Top of Material to process

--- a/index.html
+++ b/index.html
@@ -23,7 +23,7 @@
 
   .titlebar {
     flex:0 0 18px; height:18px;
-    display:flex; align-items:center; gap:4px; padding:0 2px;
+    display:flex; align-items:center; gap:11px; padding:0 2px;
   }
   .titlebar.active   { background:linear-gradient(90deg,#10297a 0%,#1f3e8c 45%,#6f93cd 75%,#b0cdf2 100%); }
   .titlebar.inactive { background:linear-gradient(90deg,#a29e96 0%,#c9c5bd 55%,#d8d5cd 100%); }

Bottom of Material to process

#### Task objective:
Where a line in the listing above holds the string "padding", include it in your count, and answer with the number alone.

#### Solution for this problem:
2